La influencia del maestro en su formación ideológica la expresa el mismo Bolívar al escribir: “La tierra del suelo natal antes que nada. Ha moldeado nuestro ser con su sustancia. Nuestra vida no es otra cosa que la esencia de nuestro pobre país. Es allí donde tenemos los testigos de nuestro nacimiento, los creadores de nuestra existencia que nos infundieron alma al educarnos. Están las tumbas de nuestros padres que nos exigen seguridad. Todo nos recuerda nuestro deber. Todo nos despierta dulces recuerdos y apacibles sentimientos. Fue la época de nuestra inocencia, nuestro primer amor, nuestras primeras impresiones y todo lo que influyó sobre nosotros”.

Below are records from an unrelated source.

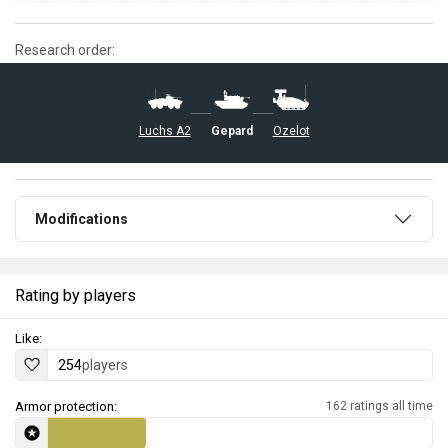
Research order:
Luchs A2
Gepard
Ozelot
Modifications
Rating by players
Like:
254
players
Armor protection:
162 ratings all time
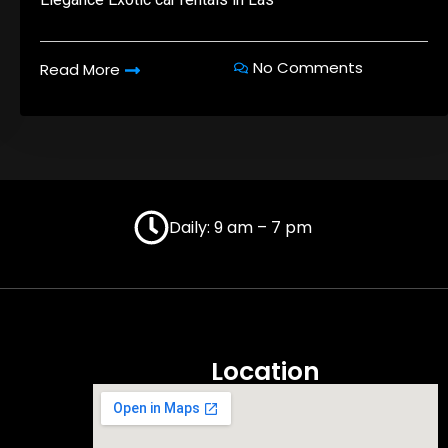
No Comments
Read More
Daily: 9 am – 7 pm
Location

He aquí como recrea Campos Méndez esa escuela y esa recíproca educación de estos dos Simones:

“¿Ves ese nido? Hay un huevo. Contiene, en principio y síntesis, toda la plenitud de la vida. El calor de la hembra hará que se abra, y de él saldrá piando un pájaro que se cubrirá de plumas, tomará rumbo, buscará un macho o una hembra de su especie, ambos se arrullarán con ternura, y de ese arrullo surgirán otro nido, y otro huevo y otro pájaro. Cada huevo y cada ser tienen los mismos principios sustanciales que ves fuera y que son variedades de cuerpos sólidos, líquidos y gaseosos. Tú mismo, ¿no eres una copia del mundo? Tus ojos, ¿no son parte del sol?; tu sangre, ¿no es un río que vuelve sobre sí mismo?; tu cabello, ¿no es vegetación? De ahí que todos los hombres sean iguales. Blancos, negros o pardos, difieren sólo en el tinte de la piel, como las flores o los animales de diversos climas. Los más fuertes, sin embargo, han sometido siempre a los más débiles. Pero llega un momento en que los débiles, la parte infeliz de los pueblos, se rebela contra las ficciones con que los dominan los poderosos”.

2
El 25 de septiembre de 1813 el valeroso teniente coronel, Atanasio Girardot, en el alto del Bárbula cae mortalmente herido en la frente en el momento en que, saludando a sus soldados con un poderoso grito de victoria, clavaba, en las alturas conquistadas, la bandera de la legión granadina.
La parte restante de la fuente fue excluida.